2.) Another solution is to setup a proper CI pipeline (https://docs.travis-ci.com/user/languages/go/) and just copy the executable inside the container. I would only use such a solution if all steps are transparent to ensure that no malicious stuff finds a way inside the container and my network (with Travis which you use anyway this is possible).

Nah. I prefer what you currently have in Dockerfile, i.e. building from source, for maximum compatibility and security.

3.) We could also setup a Automatic Build Task on Docker Hub and define a branch which will trigger a new build with each code push. This also keep it transparent. You can find examples on my Docker Hub Account @ellerbrock, all my containers are build this way. I could help with the setup an and automation it if you like. Would be nice anyway to have an official Hugo Docker Container available.

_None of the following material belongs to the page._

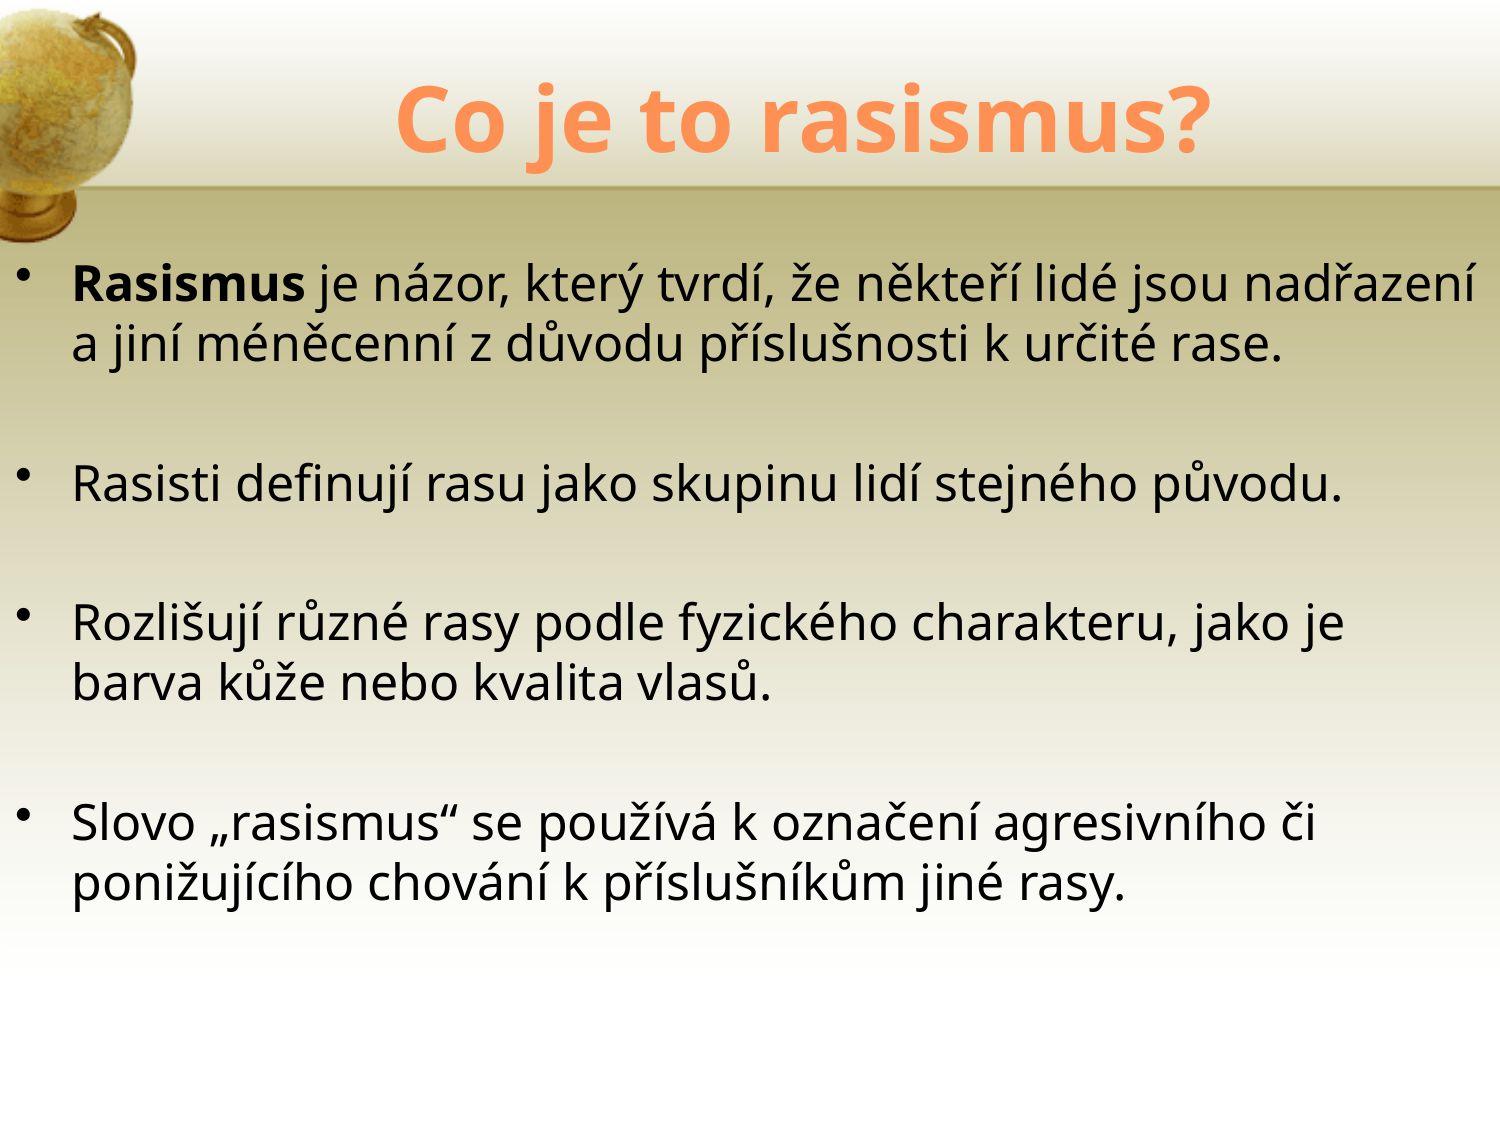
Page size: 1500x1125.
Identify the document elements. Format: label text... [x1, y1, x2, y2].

title Co je to rasismus? [170, 36, 1436, 179]
picture [0, 0, 1500, 243]
list Rasismus je názor, který tvrdí, že někteří lidé jsou nadřazení a jiní méněcenní z důvodu příslušnosti k určité rase. Rasisti definují rasu jako skupinu lidí stejného původu. Rozlišují různé rasy podle fyzického charakteru, jako je barva kůže nebo kvalita vlasů. Slovo „rasismus“ se používá k označení agresivního či ponižujícího chování k příslušníkům jiné rasy. [0, 243, 1500, 1125]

That's a nice idea! What do you think, bep and @spf13?

[anthonyfok]

Hi @ellerbrock,

Thank you for drastically shrink the image from 277MB to 27MB! "Extreme" indeed!

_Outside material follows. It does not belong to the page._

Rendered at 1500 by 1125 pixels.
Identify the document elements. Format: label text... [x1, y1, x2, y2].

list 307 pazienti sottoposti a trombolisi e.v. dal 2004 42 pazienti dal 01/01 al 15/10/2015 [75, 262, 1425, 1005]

You might like to consider applying this small change to further shrink the image to 20.5MB with the use of -ldflags '-s -w', see commit 9ed48c1

  -s	disable symbol table
  -w	disable DWARF generation

(I initially ran strip on it, but it turns out Go can omit those symbol table and DWARF all by itself.)

Cheers,
Anthony

[stale]

This issue has been automatically marked as stale because it has not had recent activity. The resources of the Hugo team are limited, and so we are asking for your help.
If this is a bug and you can still reproduce this error on the master branch, please reply with all of the information you have about it in order to keep the issue open.
If this is a feature request, and you feel that it is still relevant and valuable, please tell us why.
This issue will automatically be closed in the near future if no further activity occurs. Thank you for all your contributions.

[ellerbrock]

hi @anthonyfok,

i would say we could close this issue, what do you think?

cheers maik

[stale]

This issue has been automatically marked as stale because it has not had recent activity. The resources of the Hugo team are limited, and so we are asking for your help.
If this is a bug and you can still reproduce this error on the master branch, please reply with all of the information you have about it in order to keep the issue open.
If this is a feature request, and you feel that it is still relevant and valuable, please tell us why.
This issue will automatically be closed in the near future if no further activity occurs. Thank you for all your contributions.

[github-actions]

This issue has been automatically locked since there has not been any recent activity after it was closed. Please open a new issue for related bugs.